Every Rolls-Royce gas turbine FADEC runs ADA binaries on a custom processor [1].
It's also used extensively at Airbus. Lots of DO-178C (safety critical aerospace).
1: https://www.his-conference.co.uk/session/visiumcore-a-high-i...
The Ada mandate for mission-critical software was only in place from 1991-1997.
"NVIDIA began implementing SPARK in its security strategy in 2019 on select pieces of firmware. They began training additional personnel in SPARK and eventually developed an in-house training program.
Several NVIDIA teams are now using SPARK for a wide range of applications that include image authentication and integrity checks for the overall GPU firmware image, BootROM and secure monitor firmware, and formally verified components of an isolation kernel for an embedded operating system, to name just a few."[0]
https://www.adacore.com/nvidia
[0] https://www.wevolver.com/article/nvidia-adoption-of-spark-us...
> Please don't post shallow dismissals, especially of other people's work. A good critical comment teaches us something.
because... they don't have as many examples, documentation, textbooks, or public example projects to base generation off of, perhaps. There may be a future where documentation/servers are more formally integrated with LLMs/AI systems in a way that makes up for the relative lack of literature by plugging into a source of information that can be used to generate code/projects.
If the pool is smaller but from say experienced programmers then the number of errors might be less. I can see that for Ada however most Haskell is probably written by undergraduates just learning it so not a quality code base.
I think Apple researchers published a recent papaer where they had a LLM giving good Swidt code but the original corpus only included one Swift program but the AI model was tuned by experienced Swift programmers to get into a good stae for general use.
Ada’s strictness about types and a preference to allocate on the stack rather than the heap means more bugs are caught at compile time. Claude Code is really good at iterating on compile time errors without much user intervention.
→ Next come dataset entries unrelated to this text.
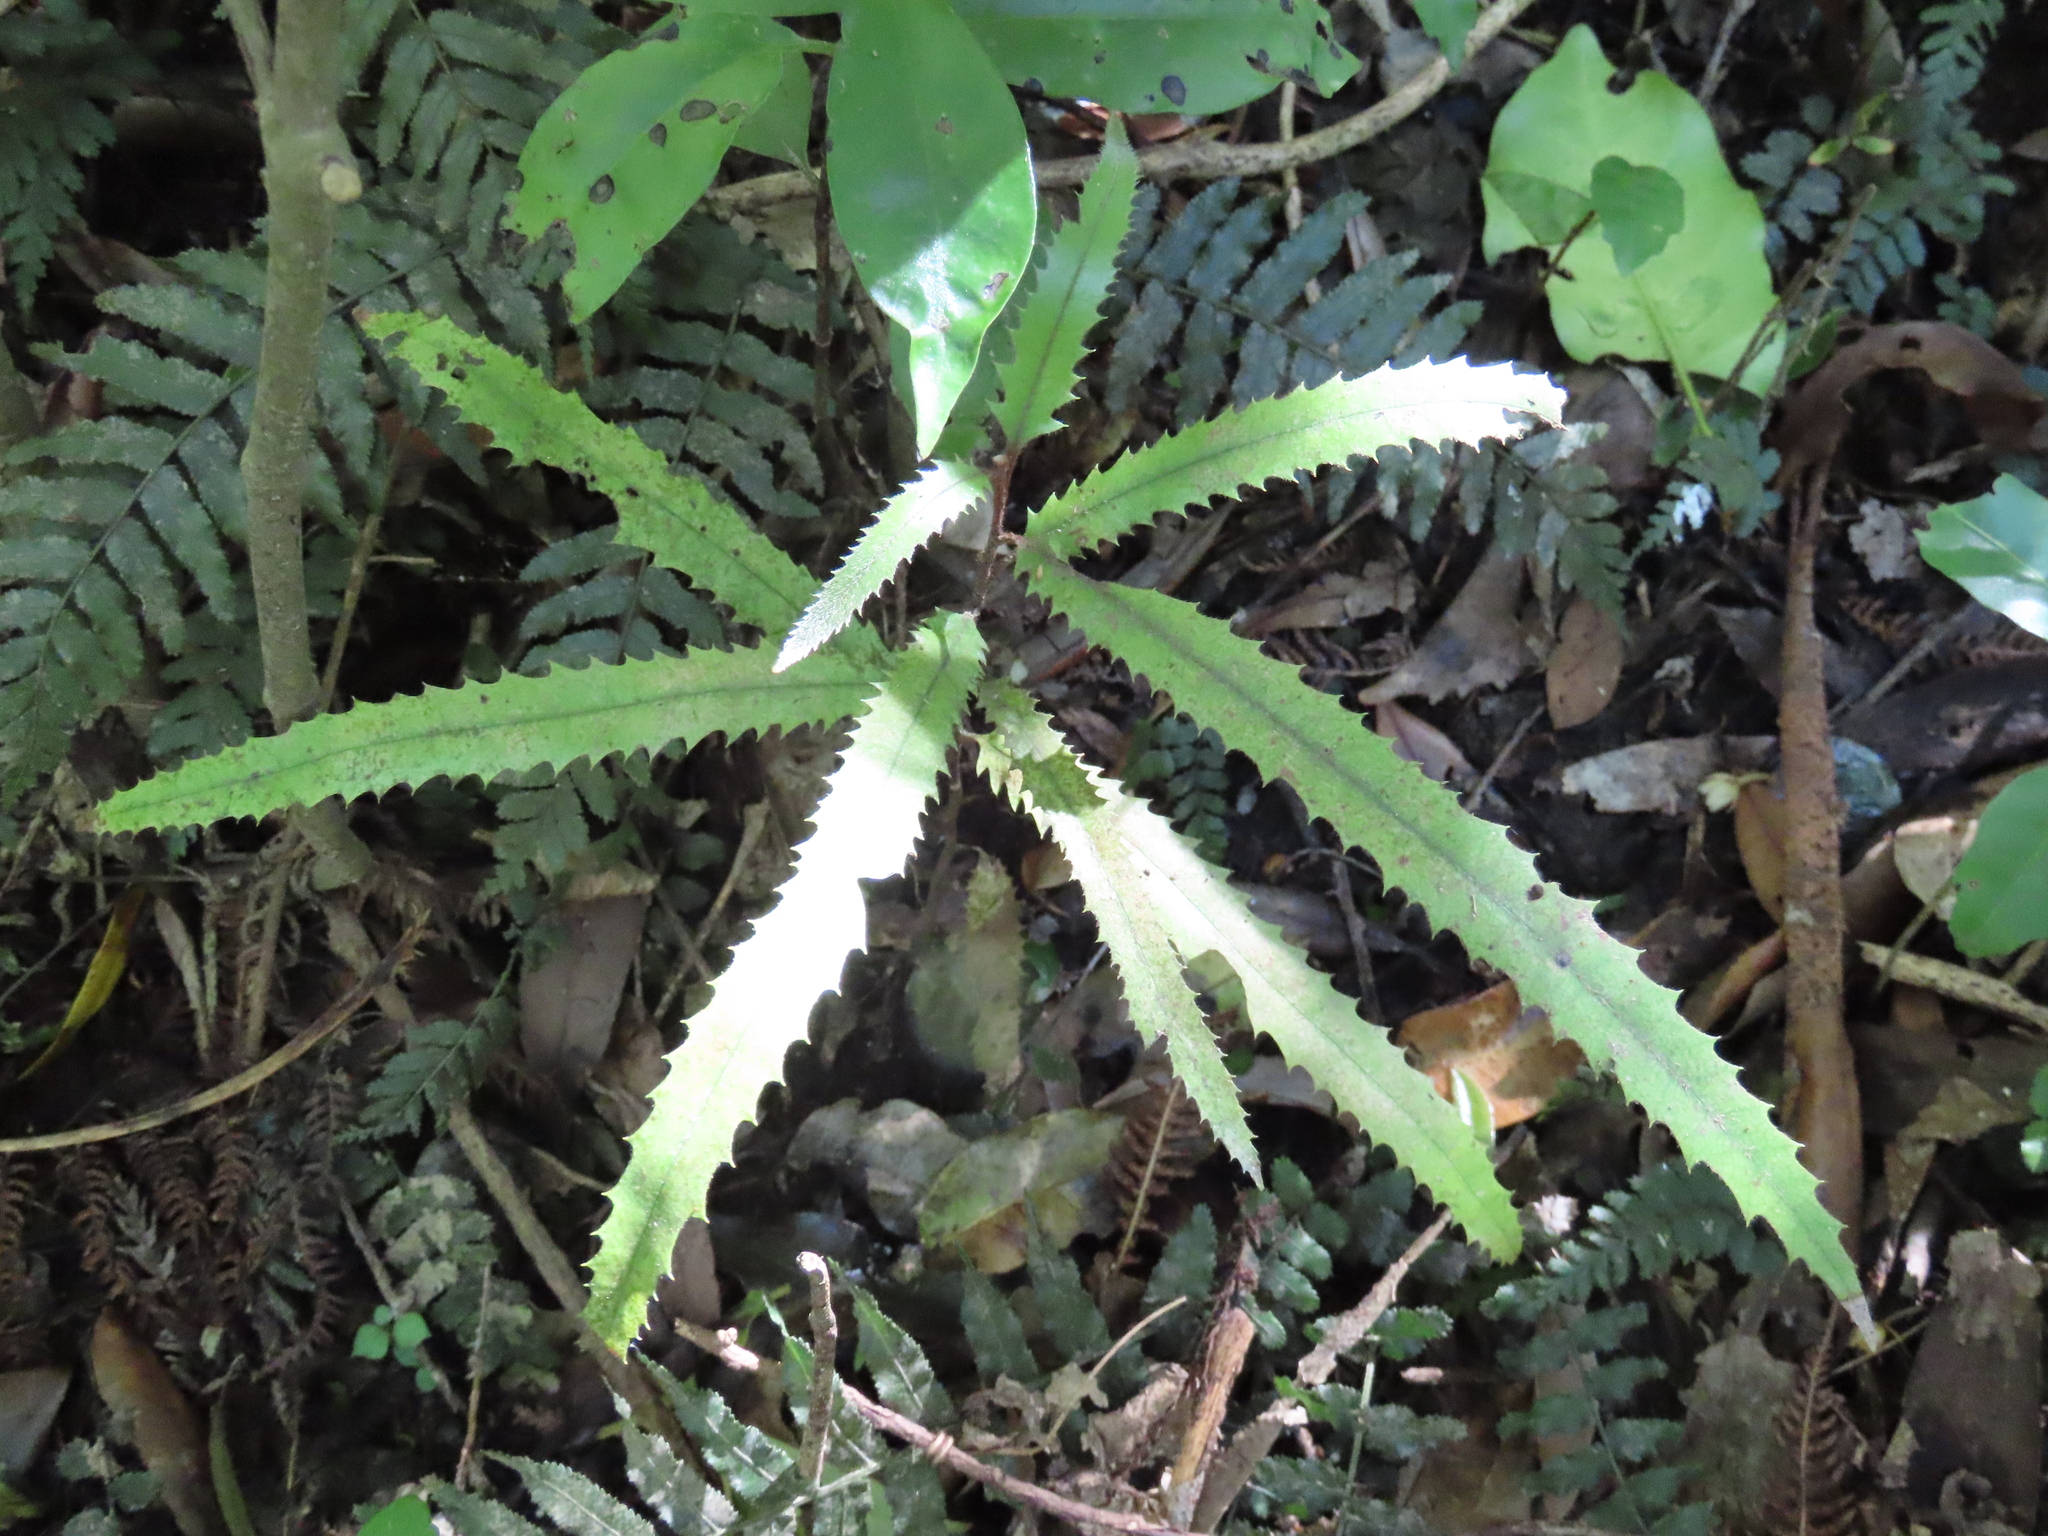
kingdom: Plantae
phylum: Tracheophyta
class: Magnoliopsida
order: Proteales
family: Proteaceae
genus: Knightia
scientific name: Knightia excelsa
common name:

I'm pretty sure these aren't big issues these days, but there's still a lot of people walking around thinking "I can't use Ada on this project, I don't have budget for a commercial compiler." Maybe a "project manager's introduction to Ada." I would write it myself, but I've forgotten most everything I learned about the language and it's development community.
[Apart from that... young engineers should definitely check out Ada, even if you don't eventually use it. Why it was considered a good idea to create a new language, the problems language designers were trying to solve and how developers used the language to build code that was more bullet-proof than C++ is kind of an interesting story.]
All Ada language features are present in the free/open source version of the compiler. The proprietary version of GNAT is just updated more frequently I think and has commercial support - they periodically copy their changes into the main GCC source tree.
They have proprietary tools for some kinds of static analysis, but those wouldn’t be considered language features. GNATprove (the theorem prover tool for verifying SPARK programs) is open source.
https://blog.adacore.com/a-new-era-for-ada-spark-open-source...
I never heard about Spark/Ada before. I wonder if anyone uses Spark for real world tasks, and if yes, what for?